▶ Instruction:
Your output should be the whole listing, identical to the original.

▶ Entries shown:
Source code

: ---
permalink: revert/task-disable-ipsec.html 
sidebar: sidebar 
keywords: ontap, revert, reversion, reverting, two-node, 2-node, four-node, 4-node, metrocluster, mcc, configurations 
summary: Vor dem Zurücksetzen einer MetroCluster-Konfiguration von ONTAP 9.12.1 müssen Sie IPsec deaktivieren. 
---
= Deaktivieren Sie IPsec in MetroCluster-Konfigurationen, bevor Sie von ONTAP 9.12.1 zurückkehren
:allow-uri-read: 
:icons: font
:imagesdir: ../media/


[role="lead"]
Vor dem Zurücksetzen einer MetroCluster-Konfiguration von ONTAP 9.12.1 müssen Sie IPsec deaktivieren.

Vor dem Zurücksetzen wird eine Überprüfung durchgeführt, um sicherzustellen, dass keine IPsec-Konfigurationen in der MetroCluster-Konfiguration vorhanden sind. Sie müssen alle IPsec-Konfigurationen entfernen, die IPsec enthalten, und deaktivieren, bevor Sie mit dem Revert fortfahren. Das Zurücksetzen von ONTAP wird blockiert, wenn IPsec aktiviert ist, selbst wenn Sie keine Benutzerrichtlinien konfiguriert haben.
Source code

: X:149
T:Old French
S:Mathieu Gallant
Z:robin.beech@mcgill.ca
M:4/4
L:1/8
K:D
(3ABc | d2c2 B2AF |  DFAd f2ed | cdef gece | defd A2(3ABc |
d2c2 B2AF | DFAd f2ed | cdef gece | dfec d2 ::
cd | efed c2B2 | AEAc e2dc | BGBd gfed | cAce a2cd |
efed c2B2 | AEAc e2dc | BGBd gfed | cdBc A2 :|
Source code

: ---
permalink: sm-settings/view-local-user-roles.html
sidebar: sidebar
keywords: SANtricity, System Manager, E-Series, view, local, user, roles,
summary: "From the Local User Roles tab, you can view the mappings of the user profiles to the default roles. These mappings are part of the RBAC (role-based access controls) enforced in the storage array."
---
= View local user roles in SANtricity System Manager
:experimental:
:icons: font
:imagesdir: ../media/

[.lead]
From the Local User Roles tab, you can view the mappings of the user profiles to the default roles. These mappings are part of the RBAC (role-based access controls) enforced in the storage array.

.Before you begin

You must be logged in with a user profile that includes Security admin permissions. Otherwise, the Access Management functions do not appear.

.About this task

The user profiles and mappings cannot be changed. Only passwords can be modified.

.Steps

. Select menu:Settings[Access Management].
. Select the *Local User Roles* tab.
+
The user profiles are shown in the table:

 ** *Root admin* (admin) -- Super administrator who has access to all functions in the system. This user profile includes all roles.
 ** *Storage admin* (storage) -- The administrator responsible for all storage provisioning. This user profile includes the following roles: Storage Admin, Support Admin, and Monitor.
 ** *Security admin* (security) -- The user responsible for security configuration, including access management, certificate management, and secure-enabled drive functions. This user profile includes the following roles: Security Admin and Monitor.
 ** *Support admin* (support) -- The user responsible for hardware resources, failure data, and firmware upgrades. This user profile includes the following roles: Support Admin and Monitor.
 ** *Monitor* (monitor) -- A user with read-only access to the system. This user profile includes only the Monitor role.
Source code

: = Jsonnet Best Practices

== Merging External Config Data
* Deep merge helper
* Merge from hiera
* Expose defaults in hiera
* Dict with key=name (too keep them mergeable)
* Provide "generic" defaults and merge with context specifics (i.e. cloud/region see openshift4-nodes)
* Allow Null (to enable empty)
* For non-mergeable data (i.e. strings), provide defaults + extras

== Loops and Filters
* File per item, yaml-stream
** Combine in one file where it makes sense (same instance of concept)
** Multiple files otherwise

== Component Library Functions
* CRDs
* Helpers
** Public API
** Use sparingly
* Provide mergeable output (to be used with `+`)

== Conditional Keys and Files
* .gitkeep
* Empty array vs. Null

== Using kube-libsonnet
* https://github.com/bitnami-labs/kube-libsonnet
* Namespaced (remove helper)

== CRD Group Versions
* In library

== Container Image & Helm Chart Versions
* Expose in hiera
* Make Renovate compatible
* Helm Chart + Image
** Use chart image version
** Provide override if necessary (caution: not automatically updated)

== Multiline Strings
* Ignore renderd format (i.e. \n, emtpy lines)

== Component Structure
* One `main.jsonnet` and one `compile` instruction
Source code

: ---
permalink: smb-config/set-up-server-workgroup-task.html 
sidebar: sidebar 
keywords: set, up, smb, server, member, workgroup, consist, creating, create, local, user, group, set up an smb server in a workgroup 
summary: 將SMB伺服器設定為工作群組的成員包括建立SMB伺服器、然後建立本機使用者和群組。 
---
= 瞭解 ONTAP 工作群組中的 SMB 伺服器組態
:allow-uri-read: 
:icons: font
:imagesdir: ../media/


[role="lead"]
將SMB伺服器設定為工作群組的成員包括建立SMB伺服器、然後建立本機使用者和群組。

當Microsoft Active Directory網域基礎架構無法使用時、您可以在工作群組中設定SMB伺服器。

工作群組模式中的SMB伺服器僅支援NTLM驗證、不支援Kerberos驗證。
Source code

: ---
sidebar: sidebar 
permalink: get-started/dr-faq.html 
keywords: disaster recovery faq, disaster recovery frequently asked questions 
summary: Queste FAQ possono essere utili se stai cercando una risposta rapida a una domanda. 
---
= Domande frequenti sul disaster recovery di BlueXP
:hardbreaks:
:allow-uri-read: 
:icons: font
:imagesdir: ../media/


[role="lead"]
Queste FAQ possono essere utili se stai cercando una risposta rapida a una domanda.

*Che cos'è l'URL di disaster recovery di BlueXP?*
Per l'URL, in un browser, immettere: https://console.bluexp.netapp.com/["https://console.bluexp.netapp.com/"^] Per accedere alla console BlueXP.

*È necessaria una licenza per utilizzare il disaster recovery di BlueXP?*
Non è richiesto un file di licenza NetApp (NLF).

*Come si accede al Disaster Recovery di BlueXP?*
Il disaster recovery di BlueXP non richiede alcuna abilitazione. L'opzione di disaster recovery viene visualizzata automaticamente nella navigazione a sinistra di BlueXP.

▶ Exercise result:
Source code

: ---
permalink: revert/task-disable-ipsec.html 
sidebar: sidebar 
keywords: ontap, revert, reversion, reverting, two-node, 2-node, four-node, 4-node, metrocluster, mcc, configurations 
summary: Vor dem Zurücksetzen einer MetroCluster-Konfiguration von ONTAP 9.12.1 müssen Sie IPsec deaktivieren. 
---
= Deaktivieren Sie IPsec in MetroCluster-Konfigurationen, bevor Sie von ONTAP 9.12.1 zurückkehren
:allow-uri-read: 
:icons: font
:imagesdir: ../media/


[role="lead"]
Vor dem Zurücksetzen einer MetroCluster-Konfiguration von ONTAP 9.12.1 müssen Sie IPsec deaktivieren.

Vor dem Zurücksetzen wird eine Überprüfung durchgeführt, um sicherzustellen, dass keine IPsec-Konfigurationen in der MetroCluster-Konfiguration vorhanden sind. Sie müssen alle IPsec-Konfigurationen entfernen, die IPsec enthalten, und deaktivieren, bevor Sie mit dem Revert fortfahren. Das Zurücksetzen von ONTAP wird blockiert, wenn IPsec aktiviert ist, selbst wenn Sie keine Benutzerrichtlinien konfiguriert haben.
Source code

: X:149
T:Old French
S:Mathieu Gallant
Z:robin.beech@mcgill.ca
M:4/4
L:1/8
K:D
(3ABc | d2c2 B2AF |  DFAd f2ed | cdef gece | defd A2(3ABc |
d2c2 B2AF | DFAd f2ed | cdef gece | dfec d2 ::
cd | efed c2B2 | AEAc e2dc | BGBd gfed | cAce a2cd |
efed c2B2 | AEAc e2dc | BGBd gfed | cdBc A2 :|
Source code

: ---
permalink: sm-settings/view-local-user-roles.html
sidebar: sidebar
keywords: SANtricity, System Manager, E-Series, view, local, user, roles,
summary: "From the Local User Roles tab, you can view the mappings of the user profiles to the default roles. These mappings are part of the RBAC (role-based access controls) enforced in the storage array."
---
= View local user roles in SANtricity System Manager
:experimental:
:icons: font
:imagesdir: ../media/

[.lead]
From the Local User Roles tab, you can view the mappings of the user profiles to the default roles. These mappings are part of the RBAC (role-based access controls) enforced in the storage array.

.Before you begin

You must be logged in with a user profile that includes Security admin permissions. Otherwise, the Access Management functions do not appear.

.About this task

The user profiles and mappings cannot be changed. Only passwords can be modified.

.Steps

. Select menu:Settings[Access Management].
. Select the *Local User Roles* tab.
+
The user profiles are shown in the table:

 ** *Root admin* (admin) -- Super administrator who has access to all functions in the system. This user profile includes all roles.
 ** *Storage admin* (storage) -- The administrator responsible for all storage provisioning. This user profile includes the following roles: Storage Admin, Support Admin, and Monitor.
 ** *Security admin* (security) -- The user responsible for security configuration, including access management, certificate management, and secure-enabled drive functions. This user profile includes the following roles: Security Admin and Monitor.
 ** *Support admin* (support) -- The user responsible for hardware resources, failure data, and firmware upgrades. This user profile includes the following roles: Support Admin and Monitor.
 ** *Monitor* (monitor) -- A user with read-only access to the system. This user profile includes only the Monitor role.
Source code

: = Jsonnet Best Practices

== Merging External Config Data
* Deep merge helper
* Merge from hiera
* Expose defaults in hiera
* Dict with key=name (too keep them mergeable)
* Provide "generic" defaults and merge with context specifics (i.e. cloud/region see openshift4-nodes)
* Allow Null (to enable empty)
* For non-mergeable data (i.e. strings), provide defaults + extras

== Loops and Filters
* File per item, yaml-stream
** Combine in one file where it makes sense (same instance of concept)
** Multiple files otherwise

== Component Library Functions
* CRDs
* Helpers
** Public API
** Use sparingly
* Provide mergeable output (to be used with `+`)

== Conditional Keys and Files
* .gitkeep
* Empty array vs. Null

== Using kube-libsonnet
* https://github.com/bitnami-labs/kube-libsonnet
* Namespaced (remove helper)

== CRD Group Versions
* In library

== Container Image & Helm Chart Versions
* Expose in hiera
* Make Renovate compatible
* Helm Chart + Image
** Use chart image version
** Provide override if necessary (caution: not automatically updated)

== Multiline Strings
* Ignore renderd format (i.e. \n, emtpy lines)

== Component Structure
* One `main.jsonnet` and one `compile` instruction
Source code

: ---
permalink: smb-config/set-up-server-workgroup-task.html 
sidebar: sidebar 
keywords: set, up, smb, server, member, workgroup, consist, creating, create, local, user, group, set up an smb server in a workgroup 
summary: 將SMB伺服器設定為工作群組的成員包括建立SMB伺服器、然後建立本機使用者和群組。 
---
= 瞭解 ONTAP 工作群組中的 SMB 伺服器組態
:allow-uri-read: 
:icons: font
:imagesdir: ../media/


[role="lead"]
將SMB伺服器設定為工作群組的成員包括建立SMB伺服器、然後建立本機使用者和群組。

當Microsoft Active Directory網域基礎架構無法使用時、您可以在工作群組中設定SMB伺服器。

工作群組模式中的SMB伺服器僅支援NTLM驗證、不支援Kerberos驗證。
Source code

: ---
sidebar: sidebar 
permalink: get-started/dr-faq.html 
keywords: disaster recovery faq, disaster recovery frequently asked questions 
summary: Queste FAQ possono essere utili se stai cercando una risposta rapida a una domanda. 
---
= Domande frequenti sul disaster recovery di BlueXP
:hardbreaks:
:allow-uri-read: 
:icons: font
:imagesdir: ../media/


[role="lead"]
Queste FAQ possono essere utili se stai cercando una risposta rapida a una domanda.

*Che cos'è l'URL di disaster recovery di BlueXP?*
Per l'URL, in un browser, immettere: https://console.bluexp.netapp.com/["https://console.bluexp.netapp.com/"^] Per accedere alla console BlueXP.

*È necessaria una licenza per utilizzare il disaster recovery di BlueXP?*
Non è richiesto un file di licenza NetApp (NLF).

*Come si accede al Disaster Recovery di BlueXP?*
Il disaster recovery di BlueXP non richiede alcuna abilitazione. L'opzione di disaster recovery viene visualizzata automaticamente nella navigazione a sinistra di BlueXP.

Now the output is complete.